CHALLENGE: Word for word, retype every entry in the listing.

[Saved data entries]
####
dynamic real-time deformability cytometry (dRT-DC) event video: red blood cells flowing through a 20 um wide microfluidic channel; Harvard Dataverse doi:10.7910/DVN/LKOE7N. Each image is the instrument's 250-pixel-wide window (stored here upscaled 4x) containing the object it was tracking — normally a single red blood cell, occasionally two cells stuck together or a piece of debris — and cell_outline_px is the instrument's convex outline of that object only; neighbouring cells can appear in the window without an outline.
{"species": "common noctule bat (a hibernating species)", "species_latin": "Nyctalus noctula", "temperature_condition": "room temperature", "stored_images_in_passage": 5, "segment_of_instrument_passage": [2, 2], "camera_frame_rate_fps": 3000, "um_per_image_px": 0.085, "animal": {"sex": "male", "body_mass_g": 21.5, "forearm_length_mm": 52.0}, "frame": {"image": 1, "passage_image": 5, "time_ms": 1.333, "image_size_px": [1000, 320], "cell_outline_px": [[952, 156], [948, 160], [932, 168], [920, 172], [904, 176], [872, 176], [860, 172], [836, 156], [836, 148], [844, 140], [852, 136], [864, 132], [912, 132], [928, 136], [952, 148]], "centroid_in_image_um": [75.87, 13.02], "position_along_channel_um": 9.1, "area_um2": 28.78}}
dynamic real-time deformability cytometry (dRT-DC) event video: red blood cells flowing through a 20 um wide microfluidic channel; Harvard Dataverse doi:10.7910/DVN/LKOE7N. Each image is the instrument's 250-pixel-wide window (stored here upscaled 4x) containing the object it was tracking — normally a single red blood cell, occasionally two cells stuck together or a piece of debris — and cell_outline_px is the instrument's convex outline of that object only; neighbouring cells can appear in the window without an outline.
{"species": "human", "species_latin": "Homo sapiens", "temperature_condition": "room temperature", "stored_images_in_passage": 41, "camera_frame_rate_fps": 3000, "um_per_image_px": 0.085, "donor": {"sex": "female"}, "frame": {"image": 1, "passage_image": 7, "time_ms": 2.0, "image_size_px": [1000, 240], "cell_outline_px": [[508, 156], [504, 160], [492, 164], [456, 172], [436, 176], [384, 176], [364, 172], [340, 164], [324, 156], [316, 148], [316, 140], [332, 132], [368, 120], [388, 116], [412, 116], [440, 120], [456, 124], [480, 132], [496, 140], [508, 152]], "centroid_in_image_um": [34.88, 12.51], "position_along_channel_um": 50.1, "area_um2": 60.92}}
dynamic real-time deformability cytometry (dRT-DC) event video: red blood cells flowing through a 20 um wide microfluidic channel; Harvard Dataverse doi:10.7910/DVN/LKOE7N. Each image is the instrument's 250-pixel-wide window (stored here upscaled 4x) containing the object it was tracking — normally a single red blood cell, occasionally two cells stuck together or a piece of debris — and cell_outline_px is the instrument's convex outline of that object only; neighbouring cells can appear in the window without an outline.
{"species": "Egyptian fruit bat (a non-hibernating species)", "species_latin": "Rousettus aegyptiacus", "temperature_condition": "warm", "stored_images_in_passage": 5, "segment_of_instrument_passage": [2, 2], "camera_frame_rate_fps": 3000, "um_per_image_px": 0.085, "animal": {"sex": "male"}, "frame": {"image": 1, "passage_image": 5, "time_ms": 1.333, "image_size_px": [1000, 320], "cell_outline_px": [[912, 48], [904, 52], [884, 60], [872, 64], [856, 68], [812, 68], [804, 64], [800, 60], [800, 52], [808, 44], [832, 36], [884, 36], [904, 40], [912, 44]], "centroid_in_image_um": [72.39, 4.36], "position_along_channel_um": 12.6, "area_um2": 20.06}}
####
RESULT:
dynamic real-time deformability cytometry (dRT-DC) event video: red blood cells flowing through a 20 um wide microfluidic channel; Harvard Dataverse doi:10.7910/DVN/LKOE7N. Each image is the instrument's 250-pixel-wide window (stored here upscaled 4x) containing the object it was tracking — normally a single red blood cell, occasionally two cells stuck together or a piece of debris — and cell_outline_px is the instrument's convex outline of that object only; neighbouring cells can appear in the window without an outline.
{"species": "common noctule bat (a hibernating species)", "species_latin": "Nyctalus noctula", "temperature_condition": "room temperature", "stored_images_in_passage": 5, "segment_of_instrument_passage": [2, 2], "camera_frame_rate_fps": 3000, "um_per_image_px": 0.085, "animal": {"sex": "male", "body_mass_g": 21.5, "forearm_length_mm": 52.0}, "frame": {"image": 1, "passage_image": 5, "time_ms": 1.333, "image_size_px": [1000, 320], "cell_outline_px": [[952, 156], [948, 160], [932, 168], [920, 172], [904, 176], [872, 176], [860, 172], [836, 156], [836, 148], [844, 140], [852, 136], [864, 132], [912, 132], [928, 136], [952, 148]], "centroid_in_image_um": [75.87, 13.02], "position_along_channel_um": 9.1, "area_um2": 28.78}}
dynamic real-time deformability cytometry (dRT-DC) event video: red blood cells flowing through a 20 um wide microfluidic channel; Harvard Dataverse doi:10.7910/DVN/LKOE7N. Each image is the instrument's 250-pixel-wide window (stored here upscaled 4x) containing the object it was tracking — normally a single red blood cell, occasionally two cells stuck together or a piece of debris — and cell_outline_px is the instrument's convex outline of that object only; neighbouring cells can appear in the window without an outline.
{"species": "human", "species_latin": "Homo sapiens", "temperature_condition": "room temperature", "stored_images_in_passage": 41, "camera_frame_rate_fps": 3000, "um_per_image_px": 0.085, "donor": {"sex": "female"}, "frame": {"image": 1, "passage_image": 7, "time_ms": 2.0, "image_size_px": [1000, 240], "cell_outline_px": [[508, 156], [504, 160], [492, 164], [456, 172], [436, 176], [384, 176], [364, 172], [340, 164], [324, 156], [316, 148], [316, 140], [332, 132], [368, 120], [388, 116], [412, 116], [440, 120], [456, 124], [480, 132], [496, 140], [508, 152]], "centroid_in_image_um": [34.88, 12.51], "position_along_channel_um": 50.1, "area_um2": 60.92}}
dynamic real-time deformability cytometry (dRT-DC) event video: red blood cells flowing through a 20 um wide microfluidic channel; Harvard Dataverse doi:10.7910/DVN/LKOE7N. Each image is the instrument's 250-pixel-wide window (stored here upscaled 4x) containing the object it was tracking — normally a single red blood cell, occasionally two cells stuck together or a piece of debris — and cell_outline_px is the instrument's convex outline of that object only; neighbouring cells can appear in the window without an outline.
{"species": "Egyptian fruit bat (a non-hibernating species)", "species_latin": "Rousettus aegyptiacus", "temperature_condition": "warm", "stored_images_in_passage": 5, "segment_of_instrument_passage": [2, 2], "camera_frame_rate_fps": 3000, "um_per_image_px": 0.085, "animal": {"sex": "male"}, "frame": {"image": 1, "passage_image": 5, "time_ms": 1.333, "image_size_px": [1000, 320], "cell_outline_px": [[912, 48], [904, 52], [884, 60], [872, 64], [856, 68], [812, 68], [804, 64], [800, 60], [800, 52], [808, 44], [832, 36], [884, 36], [904, 40], [912, 44]], "centroid_in_image_um": [72.39, 4.36], "position_along_channel_um": 12.6, "area_um2": 20.06}}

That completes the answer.